Humoral and cellular immune responses after influenza vaccination in patients with chronic fatigue syndrome
1 Department of Medical Oncology, Radboud University Nijmegen Medical Centre, Geert Grooteplein Zuid 8, 6525, GA, Nijmegen, the Netherlands
2 Department of Tumor Immunology, Radboud University Nijmegen Medical Centre, Nijmegen, the Netherlands
3 Department of General Internal Medicine, Radboud University Nijmegen Medical Centre, Nijmegen, the Netherlands
4 Expert Centre for Chronic Fatigue, Radboud University Nijmegen Medical Centre, Nijmegen, the Netherlands
5 Department of Medical Microbiology, Radboud University Nijmegen Medical Centre, Nijmegen, the Netherlands
6 Department of Medical Oncology, Academic Medical Center University of Amsterdam, Amsterdam, the Netherlands
BMC Immunology 2012, 13:71 doi:10.1186/1471-2172-13-71Published: 17 December 2012
Chronic fatigue syndrome (CFS) is a clinical condition characterized by severe and disabling fatigue that is medically unexplained and lasts longer than 6 months. Although it is possible to effectively treat CFS, the nature of the underlying physiology remains unclear. Various studies have sought evidence for an underlying disturbance in immunity. The aim of this study was to compare the humoral and cellular immune responses upon influenza vaccination in CFS patients and healthy controls.

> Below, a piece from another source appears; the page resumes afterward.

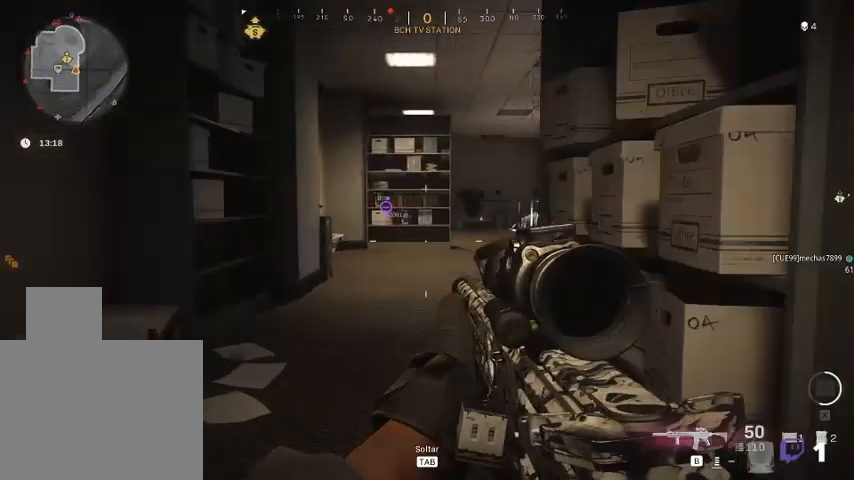
{"keys": ["q", "w"], "mouse": [], "events": []}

Identical antibody titers were observed in CFS patients and healthy controls. Patients and controls demonstrated similar seroprotection rates against all three virus-strains of the influenza vaccine, both pre- and post-vaccination. Functional T cell reactivity was observed in both CFS patients and healthy controls. CFS patients showed a non-significant, numerically lower cellular proliferation at baseline compared to controls. Vaccination induced a significant increase in cellular proliferation in CFS patients, but not in healthy controls. Cytokine production and the number of regulatory T cells were comparable in patients and controls.
The humoral and cellular immune responses upon influenza vaccination were comparable in CFS patients and healthy controls. Putative aberrations in immune responses in CFS patients were not evident for immunity towards influenza. Standard seasonal influenza vaccination is thus justified and, when indicated, should be recommended for patients suffering from CFS.